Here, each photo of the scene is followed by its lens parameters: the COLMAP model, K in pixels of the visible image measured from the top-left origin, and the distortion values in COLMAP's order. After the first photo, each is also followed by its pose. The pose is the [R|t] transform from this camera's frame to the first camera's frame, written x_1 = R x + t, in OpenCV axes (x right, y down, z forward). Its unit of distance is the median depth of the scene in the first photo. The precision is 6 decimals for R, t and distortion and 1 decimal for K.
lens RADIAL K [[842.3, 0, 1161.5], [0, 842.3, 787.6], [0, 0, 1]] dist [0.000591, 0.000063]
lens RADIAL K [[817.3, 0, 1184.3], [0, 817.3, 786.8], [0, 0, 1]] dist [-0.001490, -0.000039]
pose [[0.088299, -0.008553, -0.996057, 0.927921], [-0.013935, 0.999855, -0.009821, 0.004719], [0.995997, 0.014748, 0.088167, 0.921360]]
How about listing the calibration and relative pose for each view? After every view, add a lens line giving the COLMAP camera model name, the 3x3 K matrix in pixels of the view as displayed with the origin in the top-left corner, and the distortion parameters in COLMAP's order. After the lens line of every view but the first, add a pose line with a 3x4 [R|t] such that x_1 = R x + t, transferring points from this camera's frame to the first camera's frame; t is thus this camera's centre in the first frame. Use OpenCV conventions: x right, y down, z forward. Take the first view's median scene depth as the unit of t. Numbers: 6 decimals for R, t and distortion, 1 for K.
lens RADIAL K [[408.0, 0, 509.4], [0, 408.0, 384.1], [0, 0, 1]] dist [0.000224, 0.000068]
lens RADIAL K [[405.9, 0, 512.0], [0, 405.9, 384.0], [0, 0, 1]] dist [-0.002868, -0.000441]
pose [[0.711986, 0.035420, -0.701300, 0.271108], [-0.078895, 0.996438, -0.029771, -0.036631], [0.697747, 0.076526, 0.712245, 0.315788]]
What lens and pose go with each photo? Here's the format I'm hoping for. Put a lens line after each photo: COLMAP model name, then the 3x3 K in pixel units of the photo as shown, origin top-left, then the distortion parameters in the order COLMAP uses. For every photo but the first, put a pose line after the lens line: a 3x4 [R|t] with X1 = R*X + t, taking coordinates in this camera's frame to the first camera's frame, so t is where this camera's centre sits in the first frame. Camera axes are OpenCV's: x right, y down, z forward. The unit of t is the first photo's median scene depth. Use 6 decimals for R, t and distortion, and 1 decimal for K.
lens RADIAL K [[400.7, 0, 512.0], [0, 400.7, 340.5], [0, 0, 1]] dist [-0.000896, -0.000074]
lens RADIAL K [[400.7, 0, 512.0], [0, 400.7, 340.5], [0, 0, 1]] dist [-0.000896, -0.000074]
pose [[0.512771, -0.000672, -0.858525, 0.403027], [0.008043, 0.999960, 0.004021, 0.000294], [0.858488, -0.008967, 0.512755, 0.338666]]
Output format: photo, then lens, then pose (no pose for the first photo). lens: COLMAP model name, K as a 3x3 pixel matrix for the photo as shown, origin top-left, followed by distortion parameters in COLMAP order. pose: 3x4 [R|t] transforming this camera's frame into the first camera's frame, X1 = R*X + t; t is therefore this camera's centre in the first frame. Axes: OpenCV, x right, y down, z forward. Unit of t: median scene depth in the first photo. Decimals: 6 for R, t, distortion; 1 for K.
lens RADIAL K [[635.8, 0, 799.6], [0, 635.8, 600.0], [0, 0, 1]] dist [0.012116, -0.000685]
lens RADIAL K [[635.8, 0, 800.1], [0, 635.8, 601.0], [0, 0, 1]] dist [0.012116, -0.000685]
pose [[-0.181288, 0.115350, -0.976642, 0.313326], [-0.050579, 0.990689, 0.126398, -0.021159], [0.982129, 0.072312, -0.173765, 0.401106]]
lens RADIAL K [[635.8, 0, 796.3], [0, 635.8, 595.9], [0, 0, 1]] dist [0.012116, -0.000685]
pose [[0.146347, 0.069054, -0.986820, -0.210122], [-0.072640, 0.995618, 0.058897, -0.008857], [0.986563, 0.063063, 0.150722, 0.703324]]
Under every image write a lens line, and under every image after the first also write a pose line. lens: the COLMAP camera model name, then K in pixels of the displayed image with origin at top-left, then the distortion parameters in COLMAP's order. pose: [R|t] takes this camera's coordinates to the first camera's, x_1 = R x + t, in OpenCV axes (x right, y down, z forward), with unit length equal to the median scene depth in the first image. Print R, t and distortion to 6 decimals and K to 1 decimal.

..........

**Task directions**
For the records above, restate every line word for word.

**Completed exercise**
Here, each photo of the scene is followed by its lens parameters: the COLMAP model, K in pixels of the visible image measured from the top-left origin, and the distortion values in COLMAP's order. After the first photo, each is also followed by its pose. The pose is the [R|t] transform from this camera's frame to the first camera's frame, written x_1 = R x + t, in OpenCV axes (x right, y down, z forward). Its unit of distance is the median depth of the scene in the first photo. The precision is 6 decimals for R, t and distortion and 1 decimal for K.
lens RADIAL K [[842.3, 0, 1161.5], [0, 842.3, 787.6], [0, 0, 1]] dist [0.000591, 0.000063]
lens RADIAL K [[817.3, 0, 1184.3], [0, 817.3, 786.8], [0, 0, 1]] dist [-0.001490, -0.000039]
pose [[0.088299, -0.008553, -0.996057, 0.927921], [-0.013935, 0.999855, -0.009821, 0.004719], [0.995997, 0.014748, 0.088167, 0.921360]]
How about listing the calibration and relative pose for each view? After every view, add a lens line giving the COLMAP camera model name, the 3x3 K matrix in pixels of the view as displayed with the origin in the top-left corner, and the distortion parameters in COLMAP's order. After the lens line of every view but the first, add a pose line with a 3x4 [R|t] such that x_1 = R x + t, transferring points from this camera's frame to the first camera's frame; t is thus this camera's centre in the first frame. Use OpenCV conventions: x right, y down, z forward. Take the first view's median scene depth as the unit of t. Numbers: 6 decimals for R, t and distortion, 1 for K.
lens RADIAL K [[408.0, 0, 509.4], [0, 408.0, 384.1], [0, 0, 1]] dist [0.000224, 0.000068]
lens RADIAL K [[405.9, 0, 512.0], [0, 405.9, 384.0], [0, 0, 1]] dist [-0.002868, -0.000441]
pose [[0.711986, 0.035420, -0.701300, 0.271108], [-0.078895, 0.996438, -0.029771, -0.036631], [0.697747, 0.076526, 0.712245, 0.315788]]
What lens and pose go with each photo? Here's the format I'm hoping for. Put a lens line after each photo: COLMAP model name, then the 3x3 K in pixel units of the photo as shown, origin top-left, then the distortion parameters in the order COLMAP uses. For every photo but the first, put a pose line after the lens line: a 3x4 [R|t] with X1 = R*X + t, taking coordinates in this camera's frame to the first camera's frame, so t is where this camera's centre sits in the first frame. Camera axes are OpenCV's: x right, y down, z forward. The unit of t is the first photo's median scene depth. Use 6 decimals for R, t and distortion, and 1 decimal for K.
lens RADIAL K [[400.7, 0, 512.0], [0, 400.7, 340.5], [0, 0, 1]] dist [-0.000896, -0.000074]
lens RADIAL K [[400.7, 0, 512.0], [0, 400.7, 340.5], [0, 0, 1]] dist [-0.000896, -0.000074]
pose [[0.512771, -0.000672, -0.858525, 0.403027], [0.008043, 0.999960, 0.004021, 0.000294], [0.858488, -0.008967, 0.512755, 0.338666]]
Output format: photo, then lens, then pose (no pose for the first photo). lens: COLMAP model name, K as a 3x3 pixel matrix for the photo as shown, origin top-left, followed by distortion parameters in COLMAP order. pose: 3x4 [R|t] transforming this camera's frame into the first camera's frame, X1 = R*X + t; t is therefore this camera's centre in the first frame. Axes: OpenCV, x right, y down, z forward. Unit of t: median scene depth in the first photo. Decimals: 6 for R, t, distortion; 1 for K.
lens RADIAL K [[635.8, 0, 799.6], [0, 635.8, 600.0], [0, 0, 1]] dist [0.012116, -0.000685]
lens RADIAL K [[635.8, 0, 800.1], [0, 635.8, 601.0], [0, 0, 1]] dist [0.012116, -0.000685]
pose [[-0.181288, 0.115350, -0.976642, 0.313326], [-0.050579, 0.990689, 0.126398, -0.021159], [0.982129, 0.072312, -0.173765, 0.401106]]
lens RADIAL K [[635.8, 0, 796.3], [0, 635.8, 595.9], [0, 0, 1]] dist [0.012116, -0.000685]
pose [[0.146347, 0.069054, -0.986820, -0.210122], [-0.072640, 0.995618, 0.058897, -0.008857], [0.986563, 0.063063, 0.150722, 0.703324]]
Under every image write a lens line, and under every image after the first also write a pose line. lens: the COLMAP camera model name, then K in pixels of the displayed image with origin at top-left, then the distortion parameters in COLMAP's order. pose: [R|t] takes this camera's coordinates to the first camera's, x_1 = R x + t, in OpenCV axes (x right, y down, z forward), with unit length equal to the median scene depth in the first image. Print R, t and distortion to 6 decimals and K to 1 decimal.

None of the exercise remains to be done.